TI (Threat Intelligence) in Microsoft Sentinel high level overview
Indicators of Compromise (IOC) is called tactical TI in the form of ‘file hashes, IP-address(s) and/or URLs/Domains’ to detect anomalies and/or malicious behavior;
e.g. use IOC’s when a 0-day is published and before the signature is included in the (Microsoft Defender for) AV detection.
IOC’s on their own (e.g. IP-address only) do not add value to a detection (T-P or F-P?). The context of the Indicator tells the story of an attack, therefore contextual TI is important to triage an Incident and retention (time-based) is important to keep the system clean and accurate (retention).
Microsoft Threat Intelligence
Threat Intelligence (TI) is (shared) information an organization can use to detect (alert) and respond (e.g. block) to malicious behavior (e.g. attack) on different assets (e.g. identity, device, raw data, etc.)
IOC detect(ions) and respond (alert and/or block) can be configured in the following Microsoft products:
- Azure AD; Conditional Access (block logon to Azure AD / Office 365)
- Microsoft 365 Defender; Indicator (block access from endpoint)
- Microsoft Sentinel; Theat Intelligence (alert on detection)
The scope of this blog is Microsoft Sentinel (automated or manual input of IOC’s).

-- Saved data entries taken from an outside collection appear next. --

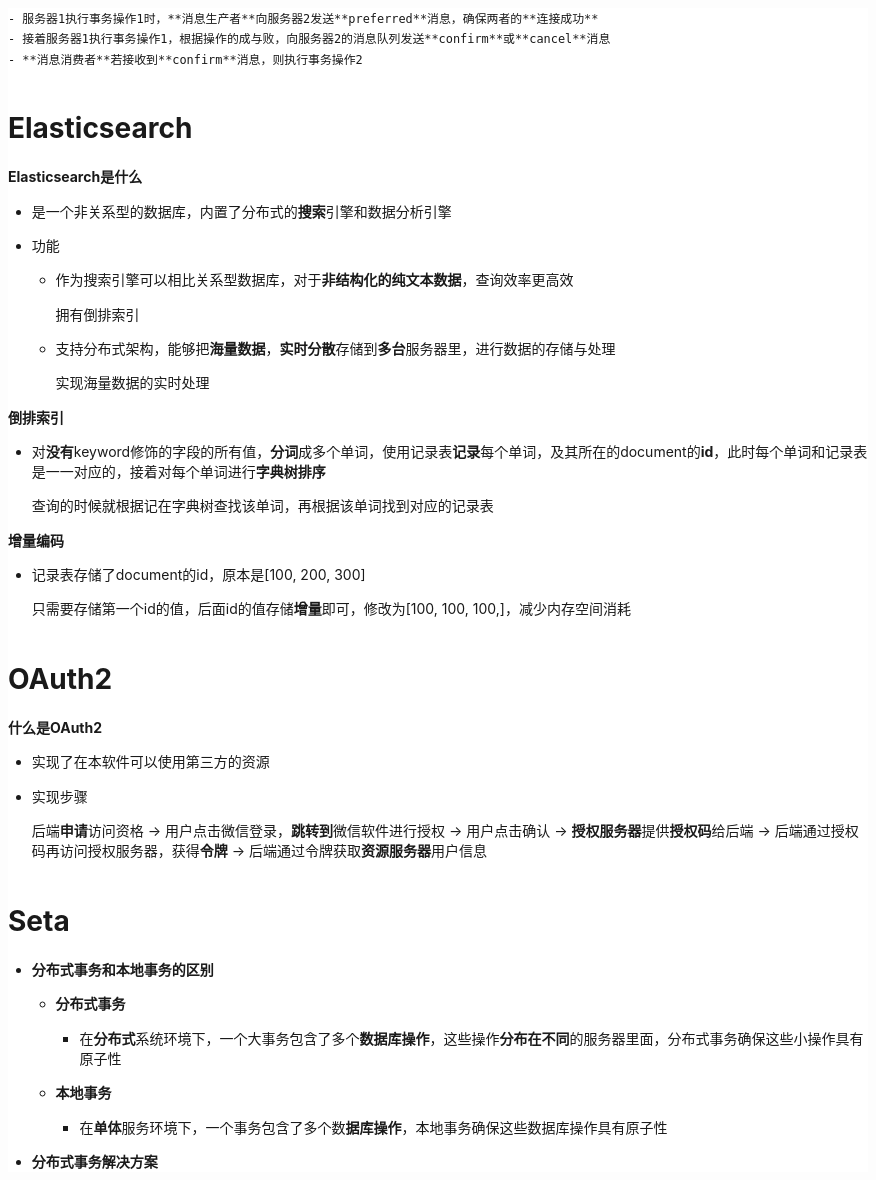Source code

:     - 服务器1执行事务操作1时，**消息生产者**向服务器2发送**preferred**消息，确保两者的**连接成功**
    - 接着服务器1执行事务操作1，根据操作的成与败，向服务器2的消息队列发送**confirm**或**cancel**消息
    - **消息消费者**若接收到**confirm**消息，则执行事务操作2
# Elasticsearch

**Elasticsearch是什么**

- 是一个非关系型的数据库，内置了分布式的**搜索**引擎和数据分析引擎

- 功能

  - 作为搜索引擎可以相比关系型数据库，对于**非结构化的纯文本数据**，查询效率更高效

    拥有倒排索引

  - 支持分布式架构，能够把**海量数据**，**实时分散**存储到**多台**服务器里，进行数据的存储与处理

    实现海量数据的实时处理

**倒排索引**

- 对**没有**keyword修饰的字段的所有值，**分词**成多个单词，使用记录表**记录**每个单词，及其所在的document的**id**，此时每个单词和记录表是一一对应的，接着对每个单词进行**字典树排序**

  查询的时候就根据记在字典树查找该单词，再根据该单词找到对应的记录表

**增量编码**

- 记录表存储了document的id，原本是[100, 200, 300]

  只需要存储第一个id的值，后面id的值存储**增量**即可，修改为[100, 100, 100,]，减少内存空间消耗





# OAuth2

**什么是OAuth2**

- 实现了在本软件可以使用第三方的资源

- 实现步骤

  后端**申请**访问资格 -> 用户点击微信登录，**跳转到**微信软件进行授权 -> 用户点击确认 -> **授权服务器**提供**授权码**给后端 -> 后端通过授权码再访问授权服务器，获得**令牌** -> 后端通过令牌获取**资源服务器**用户信息

# Seta

- **分布式事务和本地事务的区别**

  - **分布式事务**

    - 在**分布式**系统环境下，一个大事务包含了多个**数据库操作**，这些操作**分布在不同**的服务器里面，分布式事务确保这些小操作具有原子性 
  - **本地事务**
    - 在**单体**服务环境下，一个事务包含了多个数**据库操作**，本地事务确保这些数据库操作具有原子性

- **分布式事务解决方案**
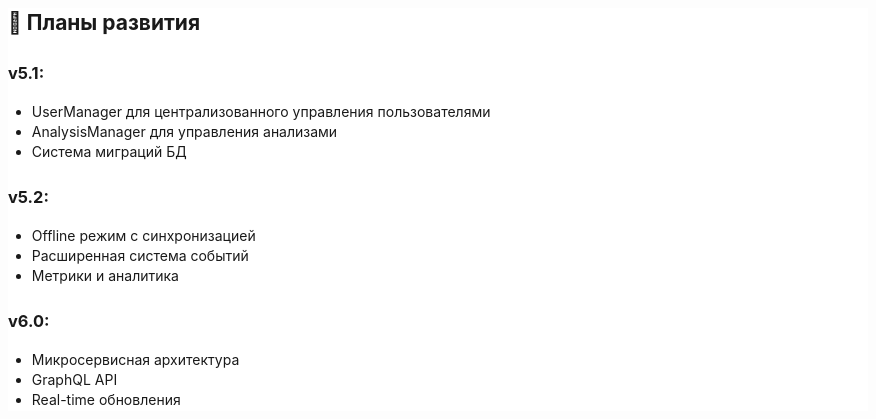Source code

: ## 🎯 Планы развития

### v5.1:
- UserManager для централизованного управления пользователями
- AnalysisManager для управления анализами
- Система миграций БД

### v5.2:
- Offline режим с синхронизацией
- Расширенная система событий
- Метрики и аналитика

### v6.0:
- Микросервисная архитектура
- GraphQL API
- Real-time обновления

Microsoft Sentinel is a cloud-native SIEM which ingests different data sets (via data connector) in a structured data set to be used by analytics (incident rules), hunting rules, workbooks, etc.

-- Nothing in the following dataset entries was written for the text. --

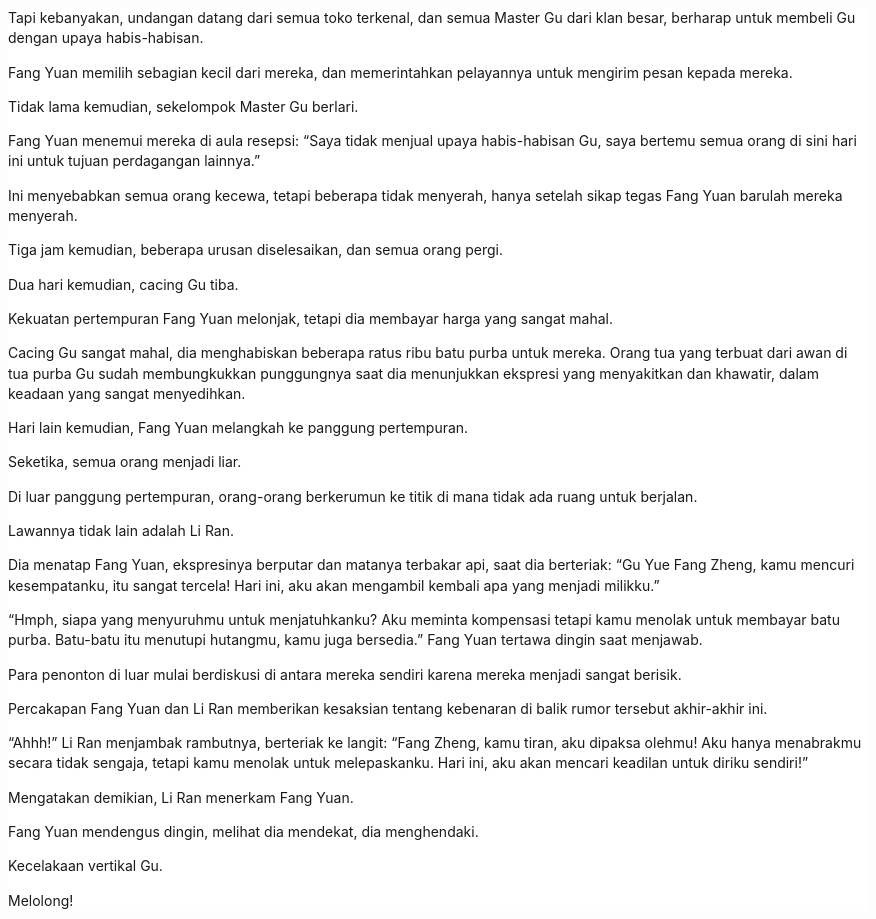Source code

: 

Tapi kebanyakan, undangan datang dari semua toko terkenal, dan semua Master Gu dari klan besar, berharap untuk membeli Gu dengan upaya habis-habisan.

Fang Yuan memilih sebagian kecil dari mereka, dan memerintahkan pelayannya untuk mengirim pesan kepada mereka.

Tidak lama kemudian, sekelompok Master Gu berlari.

Fang Yuan menemui mereka di aula resepsi: “Saya tidak menjual upaya habis-habisan Gu, saya bertemu semua orang di sini hari ini untuk tujuan perdagangan lainnya.”

Ini menyebabkan semua orang kecewa, tetapi beberapa tidak menyerah, hanya setelah sikap tegas Fang Yuan barulah mereka menyerah.

Tiga jam kemudian, beberapa urusan diselesaikan, dan semua orang pergi.

Dua hari kemudian, cacing Gu tiba.

Kekuatan pertempuran Fang Yuan melonjak, tetapi dia membayar harga yang sangat mahal.

Cacing Gu sangat mahal, dia menghabiskan beberapa ratus ribu batu purba untuk mereka. Orang tua yang terbuat dari awan di tua purba Gu sudah membungkukkan punggungnya saat dia menunjukkan ekspresi yang menyakitkan dan khawatir, dalam keadaan yang sangat menyedihkan.

Hari lain kemudian, Fang Yuan melangkah ke panggung pertempuran.

Seketika, semua orang menjadi liar.

Di luar panggung pertempuran, orang-orang berkerumun ke titik di mana tidak ada ruang untuk berjalan.

Lawannya tidak lain adalah Li Ran.

Dia menatap Fang Yuan, ekspresinya berputar dan matanya terbakar api, saat dia berteriak: “Gu Yue Fang Zheng, kamu mencuri kesempatanku, itu sangat tercela! Hari ini, aku akan mengambil kembali apa yang menjadi milikku.”

“Hmph, siapa yang menyuruhmu untuk menjatuhkanku? Aku meminta kompensasi tetapi kamu menolak untuk membayar batu purba. Batu-batu itu menutupi hutangmu, kamu juga bersedia.” Fang Yuan tertawa dingin saat menjawab.

Para penonton di luar mulai berdiskusi di antara mereka sendiri karena mereka menjadi sangat berisik.

Percakapan Fang Yuan dan Li Ran memberikan kesaksian tentang kebenaran di balik rumor tersebut akhir-akhir ini.

“Ahhh!” Li Ran menjambak rambutnya, berteriak ke langit: “Fang Zheng, kamu tiran, aku dipaksa olehmu! Aku hanya menabrakmu secara tidak sengaja, tetapi kamu menolak untuk melepaskanku. Hari ini, aku akan mencari keadilan untuk diriku sendiri!”



Mengatakan demikian, Li Ran menerkam Fang Yuan.

Fang Yuan mendengus dingin, melihat dia mendekat, dia menghendaki.

Kecelakaan vertikal Gu.

Melolong!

Microsoft Sentinel uses TI (Threat Intelligence) in the form of IOCs to detect anomalies and/or malicious behavior in the Log Analytics workspace (data).
Data Connector (config)
Data connector(s) allow for the connection of data sources from which data is collected (imported) and stored in the Log Analytics Workspace to be processed.
Structured data often comes from Microsoft products (e.g. Microsoft Defender for Cloud or Microsoft 365 Defender) which sends only relevant data, an example is only Incident (+ underlying alerts) data from a Security product (hunting needs to be done in the original data set unless the Raw data is ingested in Azure Sentinel, only MDE and MDO are supported at the time of writing).
Raw data often comes from Microsoft (e.g. Microsoft 365 Defender; MDE and MDO at the time of writing but also Azure WAF, Azure AD, etc.) and/or non-Microsoft products.
Threat Intelligence is structured data and comes from two (three) different sources / formats (two data connectors and one Microsoft TI analytics rule).
Threat Intelligence Platforms [TIP]
Threat Intelligence platforms can be used to stream IOCs via Microsoft Graph Security tiIndicators API (Application Programming Interface) in the Log Analytics Workspace.
Examples of TIP are MISP (Malware Information Sharing Platform), Palo Alto MineMeld, etc. The setup is based on a node/docker image (e.g. Azure IaaS or PaaS), and Azure AD App Registration (App ID, App Secret and Tenant ID) and API (ThreatIndicators) permissions.
Threat Intelligence — TAXII
The most widely adopted industry standard for CTI transmission is the STIX data format and TAXII protocol.
Organizations that get threat indicators from current STIX/TAXII version 2.x solutions can use the Threat Intelligence — TAXII data connector to import threat indicators into Azure Sentinel. The built-in Azure Sentinel TAXII client imports threat intelligence from TAXII 2.x servers (API root & Collection ID).
An example is of TAXII is Anomali Limo (API root https://limo.anomali.com/api/v1/taxii2/feeds/)
Microsoft Threat Intelligence (Analytics)
The Microsoft Threat Intelligence doesn’t require a data connector but an (Preview) Analytics rule to enable (and direct alert if Indicator is detected).
Microsoft Threat Intelligence receives threat intelligence indicators generated by Microsoft that can be used on CEF, DNS and Syslog data at the time of writing.
The Threat intelligence table ThreatIntelligenceIndicators can be used in Analytics, logs and hunting and in the threat intelligence menu.
Threat Intelligence (menu)
Threat intelligence menu is an overview of TI related information (contextual) including detected IOCs (Alert).
Disclaimer: an alert does not create an analytics alert out of the box (requires an analytics rule)!
Microsoft provides a set of template Analytics ‘TI map’ rules for each product (e.g. Azure AD SigninLogs) plus the Threat Intelligence source (e.g. TAXII).
The table ThreatIntelligenceIndicators can be used in anaytics, hunting, workbooks, logs, etc.
If an Indicator is detected (via an Analytics rule), an Incident is created in the Incidents menu.
And details of the incident can be seen in the investigation mode for example.
The Threat Intelligence workbook from Microsoft provides insights in TI information (statistics).
Final words; TI (Threat Intelligence) is a welcome addition to threat detection (use cases) where shared indicators can be used, during a certain time frame coming from 3P and/or Microsoft sources (paid or free), for faster detection of (global or local) threats and not wait for AV detection.